With this level of detail, hotels can combine data on occupancy and room rates to easily calculate their revenue per available room (revpar). Melli says an increasing number of hotels are now starting to factor in costs as well to discover their gross operating profit per available room (goppar).
An RM system's ability to integrate with other IT systems is vital to its success, as it is using data from property management and central reservations systems to make its decisions.
According to Linda Hatfield, vice-president of product management at Ideas, an RM system provider, its system not only has built-in integration with all the major hotel systems, it can also take feeds from five of the leading web rate-shopper systems to incorporate rates from competing hotels in the locality.
"But hotels shouldn't base their rates on what their competitors are doing," she warns.
"They should use RM to set the rate that is right for them and then use the system to look at what the competition is doing."
But are RM systems accurate? Are guests so predictable that their buying patterns can be pinpointed and predictions made about what they will do? After all, they are human, not machines.
At the Texas-based Omni hotel chain, corporate director of revenue management Brad Anderson is in no doubt. He has been collecting data on his guests across 40 hotels since 2001 using an RM system from JDA Software.
"Whether it's 30, 14 or seven days out, our system will predict the best combinations of length of stay to book and get it right. You can set your clock by the bookings patterns of our guests," he says.
But where human foibles are an issue is behind the scenes, according to JDA consultant Dominic Beveridge. He says that the people who hotels employ to use RM systems are often not qualified to exploit the technology to the full.
In a lot of cases hotels will promote a front-office person into an RM role, but they might not understand the mathematics behind the technology, he says.
"A combination of skills in IT, accounting and business analysis is the best mix for an RM role. These are the guys who understand how to make money out of RM, and there is no point doing RM unless you are making money from it," says Beveridge.
Case study: Omni Hotels
As corporate director of revenue management for the Omni Hotels chain in the USA, Brad Anderson has one golden rule: it's detrimental to the business to take room bookings in the order in which they come in.
That's because a hotel's first phone call of the day is unlikely to be the property's best potential booking. But if you have already sold a room at a lower price or for a shorter length of stay, then you are not optimising the profitability of that room.
"Here we are with 40 upscale hotels and more reservation requests than we have rooms for," says Anderson, whose typical property is an upmarket hotel with 350-500 bedrooms.
"Obviously, if we have a product that can command the rates we want, we should try to maximise revenue and profitability by making the most prudent decisions in terms of our rates and lengths of stay."
According to Anderson, he and his team are much better placed to do this since they installed an automated revenue management system based on technology from JDA Software in 2001.
Omni has used the system to segment its customers into seven distinctive buying groups.
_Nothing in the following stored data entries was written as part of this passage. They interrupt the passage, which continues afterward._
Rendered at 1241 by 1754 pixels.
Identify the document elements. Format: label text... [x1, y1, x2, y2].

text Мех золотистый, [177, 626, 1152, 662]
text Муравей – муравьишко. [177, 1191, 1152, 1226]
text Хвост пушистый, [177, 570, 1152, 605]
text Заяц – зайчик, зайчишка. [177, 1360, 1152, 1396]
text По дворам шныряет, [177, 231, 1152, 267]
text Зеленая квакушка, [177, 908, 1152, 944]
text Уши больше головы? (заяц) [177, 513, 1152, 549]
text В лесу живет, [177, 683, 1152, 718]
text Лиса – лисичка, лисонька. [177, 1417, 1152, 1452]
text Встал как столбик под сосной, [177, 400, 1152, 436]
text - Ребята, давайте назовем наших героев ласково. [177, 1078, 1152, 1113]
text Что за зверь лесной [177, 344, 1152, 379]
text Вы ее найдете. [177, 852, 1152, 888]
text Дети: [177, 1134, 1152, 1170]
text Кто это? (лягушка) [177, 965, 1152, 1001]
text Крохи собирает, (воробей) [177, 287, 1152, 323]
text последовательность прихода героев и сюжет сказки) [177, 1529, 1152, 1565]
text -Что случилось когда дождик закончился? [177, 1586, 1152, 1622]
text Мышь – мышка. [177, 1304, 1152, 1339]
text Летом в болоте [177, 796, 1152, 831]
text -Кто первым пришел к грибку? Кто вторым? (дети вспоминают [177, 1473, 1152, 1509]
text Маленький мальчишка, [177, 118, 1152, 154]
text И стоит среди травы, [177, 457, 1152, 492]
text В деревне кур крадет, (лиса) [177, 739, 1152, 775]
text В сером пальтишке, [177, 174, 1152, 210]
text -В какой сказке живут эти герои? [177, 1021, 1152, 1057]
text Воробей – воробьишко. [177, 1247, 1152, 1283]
These include guests who will always buy rooms at rack rate at the last minute, local customers who use the hotel all the year round, and internet bookings.
Anderson says each one of these groupings demonstrates a different booking behaviour, which, after tracking their traits for six years, the software is able to predict.
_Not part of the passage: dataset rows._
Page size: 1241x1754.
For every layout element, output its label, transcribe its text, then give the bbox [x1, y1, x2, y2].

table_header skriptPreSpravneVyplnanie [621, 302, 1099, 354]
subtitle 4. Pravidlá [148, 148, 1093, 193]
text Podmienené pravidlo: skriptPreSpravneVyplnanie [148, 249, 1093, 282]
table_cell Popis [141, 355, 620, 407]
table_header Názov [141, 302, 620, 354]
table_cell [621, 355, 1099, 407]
"We have started to unearth the psychology of how and when different groups buy and, from a calendar year out, the system will tell us whether we should take a booking at a certain time for a certain length of stay or hold out for a more profitable reservation, " he says.
As a result, Anderson says, the hotel chain has increased its revenue by 10% over the past year.
"The team are making smarter decisions and looking further out from the reservation date," he says.